Would you repeat all of the records underneath, exactly as written?

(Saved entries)
+---+
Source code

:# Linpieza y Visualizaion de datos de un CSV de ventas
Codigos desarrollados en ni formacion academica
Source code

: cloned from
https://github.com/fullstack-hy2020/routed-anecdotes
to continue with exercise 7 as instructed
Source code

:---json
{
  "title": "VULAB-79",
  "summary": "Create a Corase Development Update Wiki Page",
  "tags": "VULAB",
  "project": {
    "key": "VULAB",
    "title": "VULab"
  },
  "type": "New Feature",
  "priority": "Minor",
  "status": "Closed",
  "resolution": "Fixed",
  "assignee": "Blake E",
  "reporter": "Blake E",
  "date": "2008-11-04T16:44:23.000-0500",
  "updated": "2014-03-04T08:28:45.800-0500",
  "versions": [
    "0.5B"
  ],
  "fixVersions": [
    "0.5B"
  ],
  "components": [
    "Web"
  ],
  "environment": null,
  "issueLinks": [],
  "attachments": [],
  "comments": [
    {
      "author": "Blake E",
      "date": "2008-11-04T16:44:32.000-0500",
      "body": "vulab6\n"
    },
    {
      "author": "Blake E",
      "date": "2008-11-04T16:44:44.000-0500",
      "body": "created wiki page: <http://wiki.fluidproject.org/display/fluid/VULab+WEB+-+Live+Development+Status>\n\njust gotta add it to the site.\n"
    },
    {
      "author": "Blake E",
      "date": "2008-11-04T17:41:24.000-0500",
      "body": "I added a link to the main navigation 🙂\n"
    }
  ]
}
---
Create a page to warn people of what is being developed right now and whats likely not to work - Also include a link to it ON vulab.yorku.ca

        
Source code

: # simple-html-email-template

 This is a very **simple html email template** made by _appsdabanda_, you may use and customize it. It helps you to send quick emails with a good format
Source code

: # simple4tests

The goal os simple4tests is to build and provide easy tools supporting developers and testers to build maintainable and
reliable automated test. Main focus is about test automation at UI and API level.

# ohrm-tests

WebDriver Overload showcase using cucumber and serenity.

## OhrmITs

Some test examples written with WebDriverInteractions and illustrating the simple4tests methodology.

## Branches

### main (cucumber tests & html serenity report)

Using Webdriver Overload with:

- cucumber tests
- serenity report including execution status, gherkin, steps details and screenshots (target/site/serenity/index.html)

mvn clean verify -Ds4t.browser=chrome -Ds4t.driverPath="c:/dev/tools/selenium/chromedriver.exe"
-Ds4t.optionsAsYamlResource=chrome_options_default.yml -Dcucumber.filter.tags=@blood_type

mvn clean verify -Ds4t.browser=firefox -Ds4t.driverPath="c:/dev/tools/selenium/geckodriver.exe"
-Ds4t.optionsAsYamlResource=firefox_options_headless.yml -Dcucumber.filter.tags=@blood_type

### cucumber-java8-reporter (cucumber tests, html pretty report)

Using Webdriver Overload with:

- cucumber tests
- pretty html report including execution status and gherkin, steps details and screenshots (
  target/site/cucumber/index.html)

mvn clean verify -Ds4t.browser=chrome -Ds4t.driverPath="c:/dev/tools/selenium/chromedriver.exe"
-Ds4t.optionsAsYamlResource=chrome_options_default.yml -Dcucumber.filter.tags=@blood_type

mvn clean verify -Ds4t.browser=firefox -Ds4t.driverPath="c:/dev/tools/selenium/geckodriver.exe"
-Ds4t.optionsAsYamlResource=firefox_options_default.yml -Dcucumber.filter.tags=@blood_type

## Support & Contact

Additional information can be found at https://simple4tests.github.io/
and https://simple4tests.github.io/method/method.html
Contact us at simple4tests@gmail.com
+---+
[Exercise solution]
Source code

:# Linpieza y Visualizaion de datos de un CSV de ventas
Codigos desarrollados en ni formacion academica
Source code

: cloned from
https://github.com/fullstack-hy2020/routed-anecdotes
to continue with exercise 7 as instructed
Source code

:---json
{
  "title": "VULAB-79",
  "summary": "Create a Corase Development Update Wiki Page",
  "tags": "VULAB",
  "project": {
    "key": "VULAB",
    "title": "VULab"
  },
  "type": "New Feature",
  "priority": "Minor",
  "status": "Closed",
  "resolution": "Fixed",
  "assignee": "Blake E",
  "reporter": "Blake E",
  "date": "2008-11-04T16:44:23.000-0500",
  "updated": "2014-03-04T08:28:45.800-0500",
  "versions": [
    "0.5B"
  ],
  "fixVersions": [
    "0.5B"
  ],
  "components": [
    "Web"
  ],
  "environment": null,
  "issueLinks": [],
  "attachments": [],
  "comments": [
    {
      "author": "Blake E",
      "date": "2008-11-04T16:44:32.000-0500",
      "body": "vulab6\n"
    },
    {
      "author": "Blake E",
      "date": "2008-11-04T16:44:44.000-0500",
      "body": "created wiki page: <http://wiki.fluidproject.org/display/fluid/VULab+WEB+-+Live+Development+Status>\n\njust gotta add it to the site.\n"
    },
    {
      "author": "Blake E",
      "date": "2008-11-04T17:41:24.000-0500",
      "body": "I added a link to the main navigation 🙂\n"
    }
  ]
}
---
Create a page to warn people of what is being developed right now and whats likely not to work - Also include a link to it ON vulab.yorku.ca

        
Source code

: # simple-html-email-template

 This is a very **simple html email template** made by _appsdabanda_, you may use and customize it. It helps you to send quick emails with a good format
Source code

: # simple4tests

The goal os simple4tests is to build and provide easy tools supporting developers and testers to build maintainable and
reliable automated test. Main focus is about test automation at UI and API level.

# ohrm-tests

WebDriver Overload showcase using cucumber and serenity.

## OhrmITs

Some test examples written with WebDriverInteractions and illustrating the simple4tests methodology.

## Branches

### main (cucumber tests & html serenity report)

Using Webdriver Overload with:

- cucumber tests
- serenity report including execution status, gherkin, steps details and screenshots (target/site/serenity/index.html)

mvn clean verify -Ds4t.browser=chrome -Ds4t.driverPath="c:/dev/tools/selenium/chromedriver.exe"
-Ds4t.optionsAsYamlResource=chrome_options_default.yml -Dcucumber.filter.tags=@blood_type

mvn clean verify -Ds4t.browser=firefox -Ds4t.driverPath="c:/dev/tools/selenium/geckodriver.exe"
-Ds4t.optionsAsYamlResource=firefox_options_headless.yml -Dcucumber.filter.tags=@blood_type

### cucumber-java8-reporter (cucumber tests, html pretty report)

Using Webdriver Overload with:

- cucumber tests
- pretty html report including execution status and gherkin, steps details and screenshots (
  target/site/cucumber/index.html)

mvn clean verify -Ds4t.browser=chrome -Ds4t.driverPath="c:/dev/tools/selenium/chromedriver.exe"
-Ds4t.optionsAsYamlResource=chrome_options_default.yml -Dcucumber.filter.tags=@blood_type

mvn clean verify -Ds4t.browser=firefox -Ds4t.driverPath="c:/dev/tools/selenium/geckodriver.exe"
-Ds4t.optionsAsYamlResource=firefox_options_default.yml -Dcucumber.filter.tags=@blood_type

## Support & Contact

Additional information can be found at https://simple4tests.github.io/
and https://simple4tests.github.io/method/method.html
Contact us at simple4tests@gmail.com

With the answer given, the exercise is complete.